We’ve had nothing to give them and are quite malaise.
The roads are littered with sand, sewage, and bodies; Thick
With the smell of rotting flesh and burning buildings.
Made it across the border … but left many in bombings.
Soneta 7
We cannot fly, so they fly over us
And bombard us. Trapped like sardines in a can.
They drop bombs on us, like a salesman his leaflets.
Homes are shattered, bones are battered, souls are furious;
Can’t look up to the sky, to spare our lifespan,
So we stare down at our graves, chalk our silhouettes.
Soneta 8
It’s a march of sorrows, for we must leave tomorrow
Follow the scent of water, to dig a burrow
Within the desert, like a lizard, in Sinai.
The borders are shut, shelters are bombed,—like a fly,
Swat us with drones, to kick us out our homes,
Leave this land of ours, to die like worms.
Soneta 9
They told us to move south or die fast
(Be buried beneath the rooms of our own homes),
So with food in our mouths, babies on our backs,
We marched south, with all we owned, dragged our bones;
Now, we are here, packed like grain,—then, it rains,
BOOM! BOOM!! BOOM!!! The ground receives our brains.
Soneta 10
He has to come, she can’t delay, grabs her shawl
But Ahmed is breeched, cannot be switched, sees some blood.
The roads are closed, blown out by drones, she’s all
Alone, so she starts to scream, prays hard to God.
With one last breath, she screams out aloud —
Boy lands on feet. Serenades his mom … Mama, I’m proud!
Pelumi Olatinpo’s Poeta Soneta is a staggering achievement, not only in its impressive length for a single-author poetry collection (over 300 pages), but also in its masterful illustration of our contemporary moment. As a poet deeply concerned with the complexities and horror of the war in Gaza, racism in America, love, longing, grief, faith, the rise of artificial intelligence in art, and the craft of poetry itself, Olatinpo takes on a remarkable multitude of subjects and perspectives. All of these he unpacks and connects with an innovative approach to form: his sonetas and unique treatments of the sonnet.

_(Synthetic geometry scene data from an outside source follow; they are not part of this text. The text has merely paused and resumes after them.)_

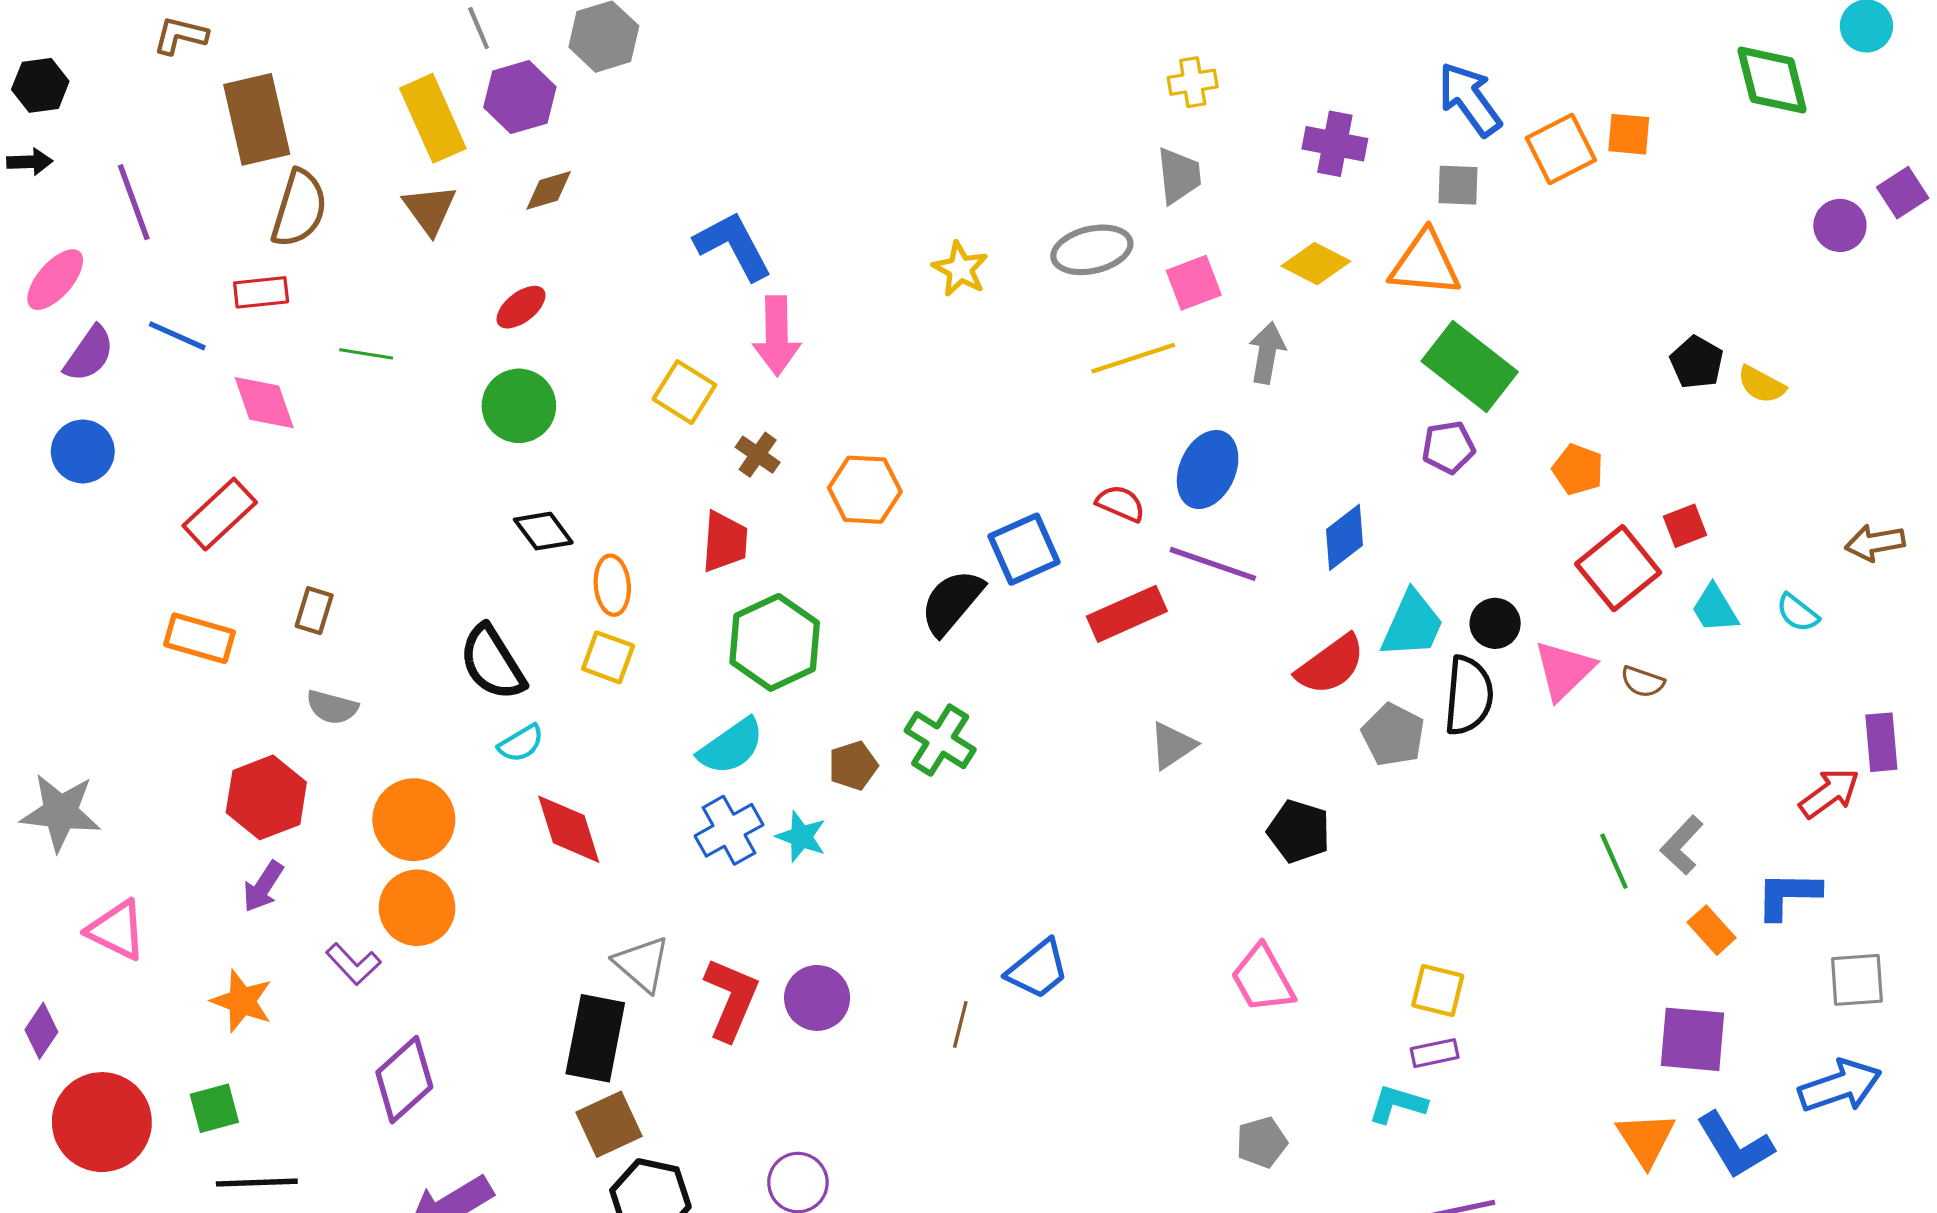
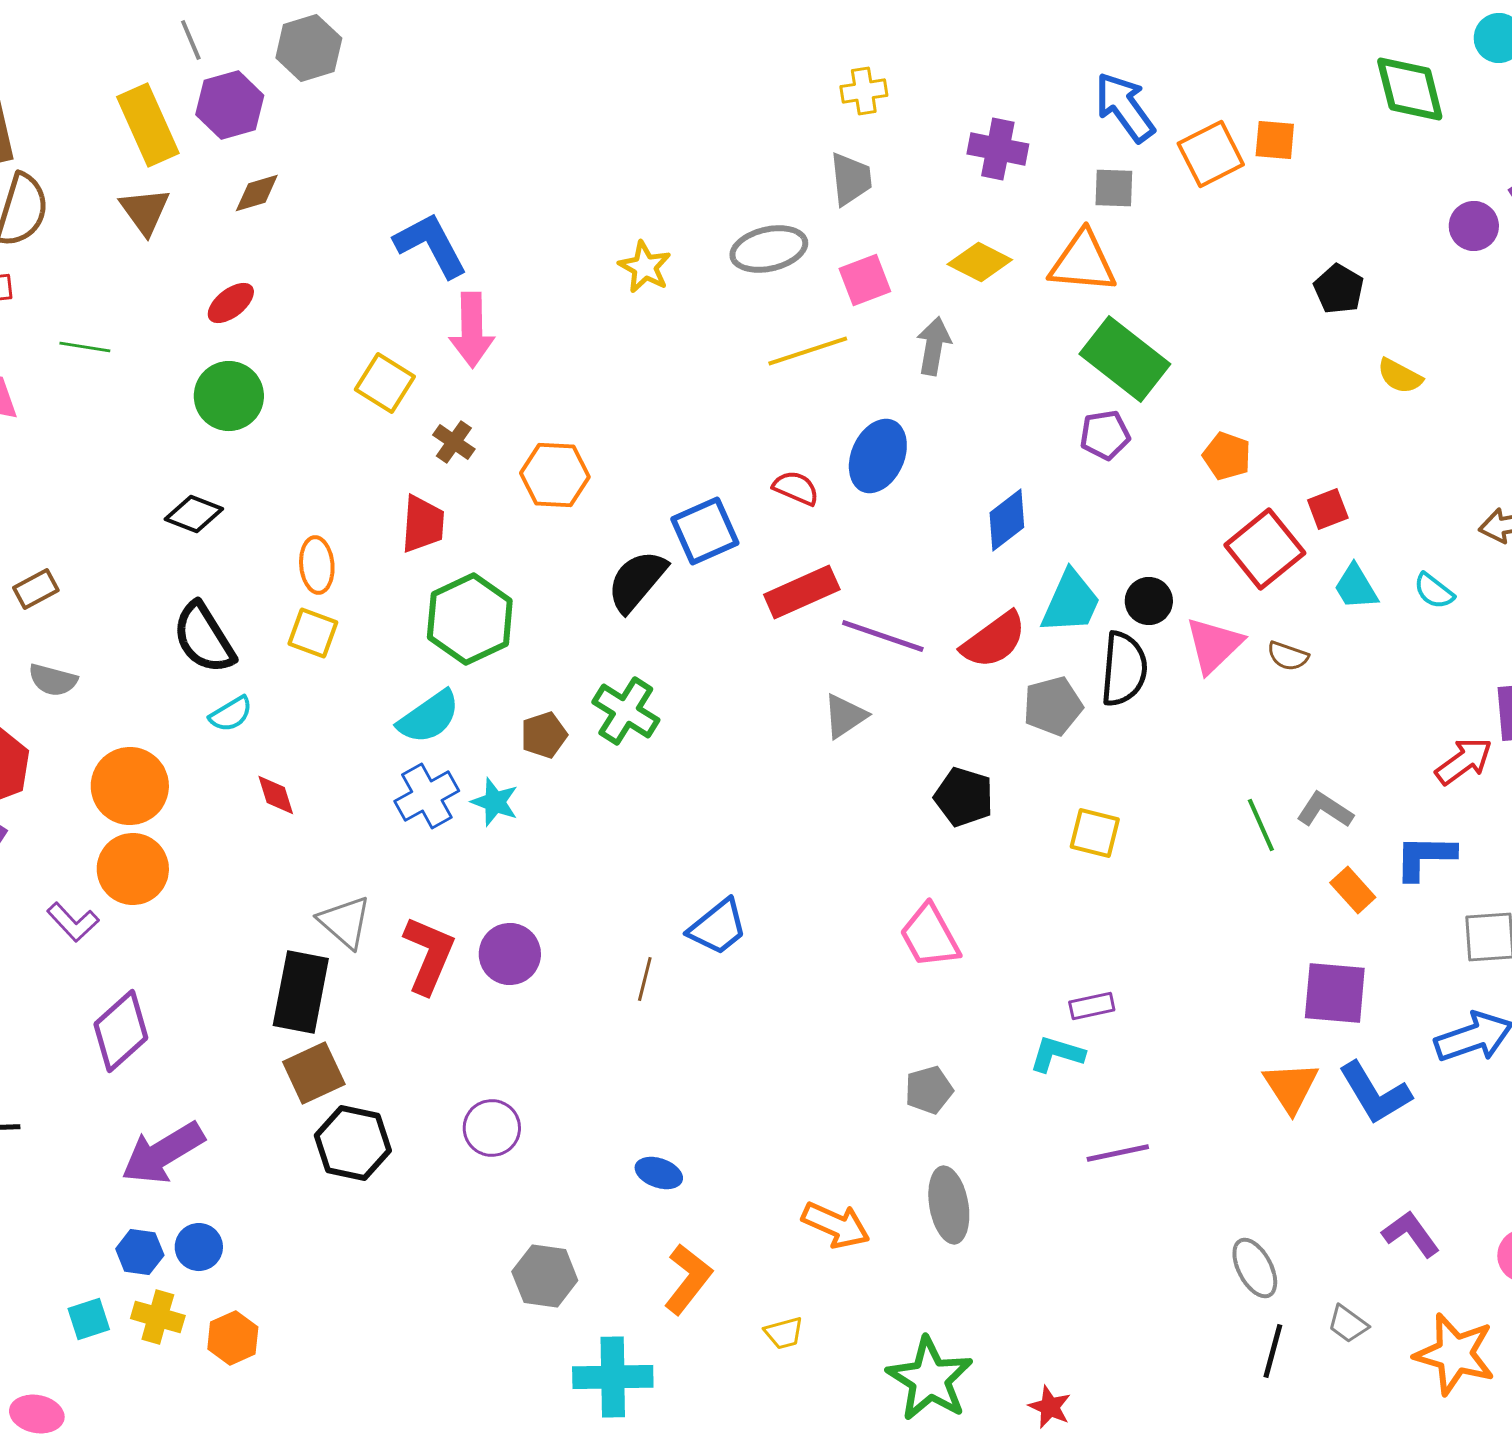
black pentagon: (1697, 362) -> (1339, 289), moved
black diamond: (543, 531) -> (194, 514), moved, turned -32
purple line: (1213, 564) -> (883, 636), moved
brown rectangle: (314, 611) -> (36, 589), turned 45
gray pentagon: (1393, 735) -> (1053, 706), turned 30
red diamond: (569, 829) -> (276, 795), size x0.6
gray L-shape: (1682, 845) -> (1325, 810), turned 80
yellow square: (1438, 991) -> (1095, 833), moved

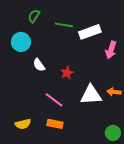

“I find freedom in constraint,” Olatinpo writes in “Soneta 208.” Like a growing number of contemporary poets, finds tremendous liberty of exploration within the parameters of traditional and experimental formal poetry. As his writes in his introduction, the soneta (which populates the majority of the collection) is “an innovative poetic form that draws inspiration from the classic sonnet and the musical sonata.” It is a combination of formal reference points that emphasizes compression and deeply condensed language to reveal the intimacy of moments within vast, often tumultuous contexts.
These formally tight moments are organized in such a way that the recurring themes of the book mix and move together, flow in and out of one another. And the effect is a realistic, almost diaristic record of how the attentive individual experiences modern life. One moment, we are full of life and love in our own domestic settings. In the next, we feel the atrocity and violence done to people in our communities and abroad. Olatinpo feels and understands these subjects intensely and personally while drawing them as interconnected in today’s consciousness.
Throughout the book, Olatinpo reveals the myriad of artistic mentors and cultural affections that inform his work. Song lyrics, scripture, recurring allusions to the inscription on the Statue of Liberty, and nods to Shakespeare’s own sonnet-writing pepper the collection. Olatinpo’s specific reverence for Shakespeare becomes especially evident in the collection’s final movement of sonnets. Here, the poet most allows himself to play with the vernacular of Shakespeare’s pages. At one point, the poet asks, “WHY as the Bard do I write/ And my style few departures take?” It is an interesting question, but one that ties back to Olatinpo’s use of tight poetic form—there is a bounty of creativity and play tapped when traditional elements guide the exploration of what we feel and see in the now.
Poeta Soneta is a remarkable collection. And Olatinpo is something of a formal genius. To read this book is to experience not only beautiful poetry, but also the beauty of poetic thinking through the union of close attention to the world of today and careful devotion to the craft of composition.